Mapillary has launched a traffic sign recognition dataset designed to help autonomous vehicles understand road signage.

Holding 100,000 labelled pictures from all over the world, images in this dataset are claimed to have cover diverse traffic sign classes in a number of countries and have high variability. This includes weather conditions, times of day when the images have been taken, to camera sensors and viewpoints.

One of the biggest concerns surrounding driverless vehicles is teaching them to see and understand traffic signs. Mapillary’s dataset has been designed to aid this.

Mapillary automotive vice-president Emil Dautovic said: “Carmakers typically go out and get their own data to train their algorithms, but that means that they have low levels of variability in their training data.

“When it comes to teaching cars to see, more diverse input data means better results. There hasn’t been anything like the Mapillary Traffic Sign Dataset available on the market before, and that’s why we built it.”

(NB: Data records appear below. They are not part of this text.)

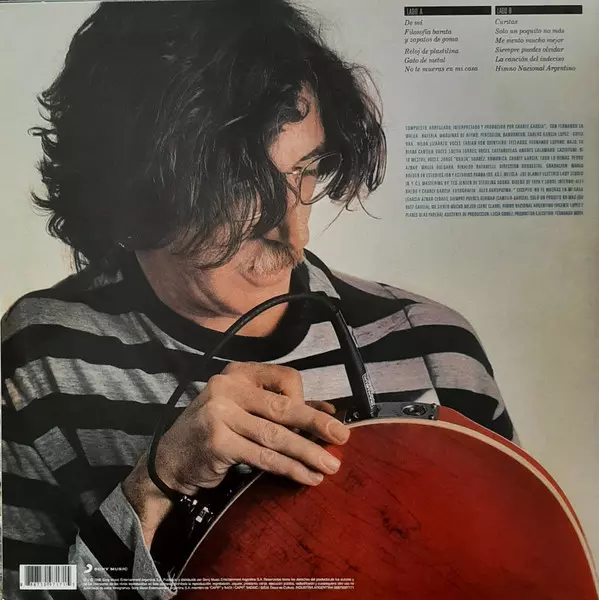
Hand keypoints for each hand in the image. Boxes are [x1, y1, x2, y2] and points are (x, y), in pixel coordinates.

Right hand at [155, 361, 350, 494]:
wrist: (169, 461)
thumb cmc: (214, 432)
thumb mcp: (245, 411)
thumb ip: (283, 407)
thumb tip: (328, 410)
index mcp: (238, 373)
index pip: (285, 378)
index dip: (306, 400)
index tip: (319, 422)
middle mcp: (228, 387)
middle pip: (284, 406)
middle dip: (318, 424)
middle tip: (343, 437)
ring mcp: (220, 413)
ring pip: (276, 435)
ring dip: (308, 452)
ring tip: (330, 466)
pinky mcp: (218, 441)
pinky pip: (263, 456)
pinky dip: (289, 468)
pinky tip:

Mapillary has launched this diverse and large dataset that can be licensed by anyone to train their own traffic sign recognition systems.

Creation of such large dataset has become possible due to Mapillary’s collaborative approach of gathering images from people and companies worldwide. Mapillary has selected 100,000 images for the dataset out of the 570 million images uploaded by individuals and organisations.

At least 300 traffic sign classes have been verified, leading to over 320,000 labelled traffic signs across the image dataset.

More than 52,000 images have been confirmed by people across the world, while the remaining images have only been partially explained with the help of the firm’s computer vision technology.

According to recent research, cameras can potentially replace LiDAR in teaching autonomous vehicles to understand the environment they are operating in. This would cut the cost of autonomous vehicles by tens of thousands of dollars.

By addressing traffic sign recognition, Mapillary claimed that its new dataset tackles a different aspect of the problem of perception.

According to Dautovic, diverse dataset is essential for advancing towards camera-based solutions.

Dautovic added: “The strength in the Mapillary Traffic Sign Dataset really lies in the diversity of the input data. There are only a few other datasets on the market, and none of them has imagery from all over the world, simply because it would take too much effort for one, single player to get images from such a diverse set of locations on a global scale.

“We don’t actually need to do that at Mapillary, since all the images have been uploaded to the Mapillary platform by people across the entire world. With this dataset, we’re hoping to come closer to solving the problem of self-driving from cameras only, one step at a time.”

The company previously released Mapillary Vistas Dataset, which is a street-level imagery solution with pixel-accurate and instance-specific human annotations to teach machines to understand street scenes at scale.